The Romans were never distinguished by a jealousy for trade. They attacked Carthage
as a rival, not as a commercial nation. They favoured trading cities
that were not subject to them. Thus they increased the power of
Marseilles by the cession of a large territory. They were vastly afraid
of barbarians, but had not the least apprehension from a trading people.
Their genius, their glory, their military education, and the very form
of their government estranged them from commerce.
In the city, they were employed only about war, elections, factions,
and law-suits; in the country, about agriculture; and as for the
provinces, a severe and tyrannical government was incompatible with
commerce.
But their political constitution was not more opposed to trade than
their law of nations. "The people," says Pomponius, the civilian,
[113]
"with whom we have neither friendship, nor hospitality nor alliance, are
not our enemies; however, if anything belonging to us falls into their
hands, they are the proprietors of it; freemen become their slaves; and
they are upon the same terms with respect to us."

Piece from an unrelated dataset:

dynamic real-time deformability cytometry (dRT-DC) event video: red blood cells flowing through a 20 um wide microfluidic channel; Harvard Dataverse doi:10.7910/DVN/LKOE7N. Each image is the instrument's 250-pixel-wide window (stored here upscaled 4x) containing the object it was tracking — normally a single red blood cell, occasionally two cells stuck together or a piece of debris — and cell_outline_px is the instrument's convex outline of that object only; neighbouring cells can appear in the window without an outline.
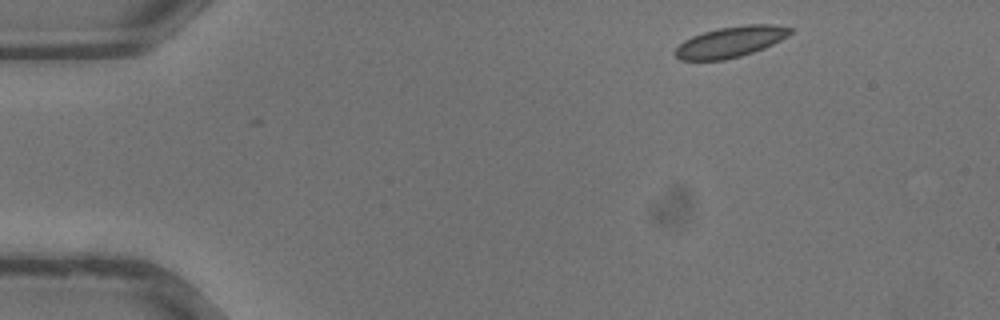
{"species": "common noctule bat (a hibernating species)", "species_latin": "Nyctalus noctula", "temperature_condition": "warm", "stored_images_in_passage": 2, "camera_frame_rate_fps": 3000, "um_per_image_px": 0.085, "animal": {"sex": "male", "body_mass_g": 13.3}, "frame": {"image": 1, "passage_image": 2, "time_ms": 0.333, "image_size_px": [1000, 320], "cell_outline_px": [[792, 32], [788, 36], [764, 48], [740, 56], [724, 60], [680, 60], [676, 56], [676, 48], [684, 40], [692, 36], [704, 32], [720, 28], [744, 24], [772, 24], [792, 28]], "centroid_in_image_um": [62.11, 3.55], "position_along_channel_um": 22.9, "area_um2": 20.46}}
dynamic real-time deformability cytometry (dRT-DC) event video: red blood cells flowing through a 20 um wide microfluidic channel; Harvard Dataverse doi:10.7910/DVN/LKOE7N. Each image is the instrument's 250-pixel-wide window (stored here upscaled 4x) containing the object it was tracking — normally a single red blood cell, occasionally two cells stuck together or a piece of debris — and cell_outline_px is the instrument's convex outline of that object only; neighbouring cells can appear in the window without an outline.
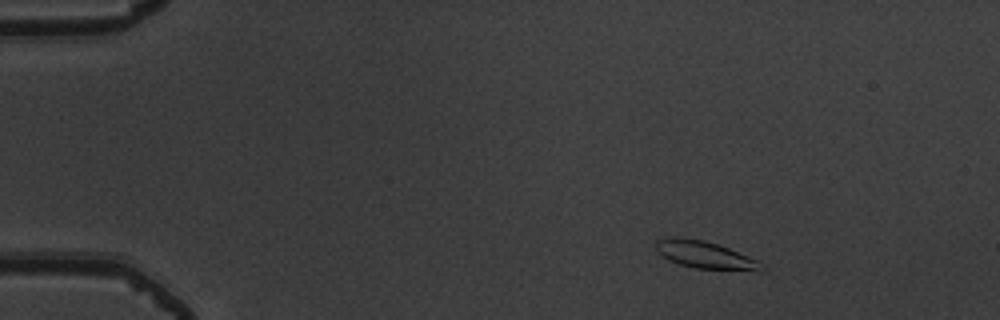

Their civil law was not less oppressive. The law of
Constantine,
[114]
after having stigmatised as bastards the children of a
mean rank who had been married to those of a superior station, confounds
women who retail merchandise with slaves, with the mistresses of
taverns, with actresses, with the daughters of those who keep public
stews, or who had been condemned to fight in the amphitheatre; this had
its origin in the ancient institutions of the Romans.
I am not ignorant that men prepossessed with these two ideas (that
commerce is of the greatest service to a state, and that the Romans had
the best-regulated government in the world) have believed that these
people greatly honoured and encouraged commerce; but the truth is, they
seldom troubled their heads about it.
Footnotes
[113]
Leg. 5, 2, ff. De Captivis.
[114]
Quæ mercimoniis publice præfuit — Leg. 1, Cod. de natural. liberis.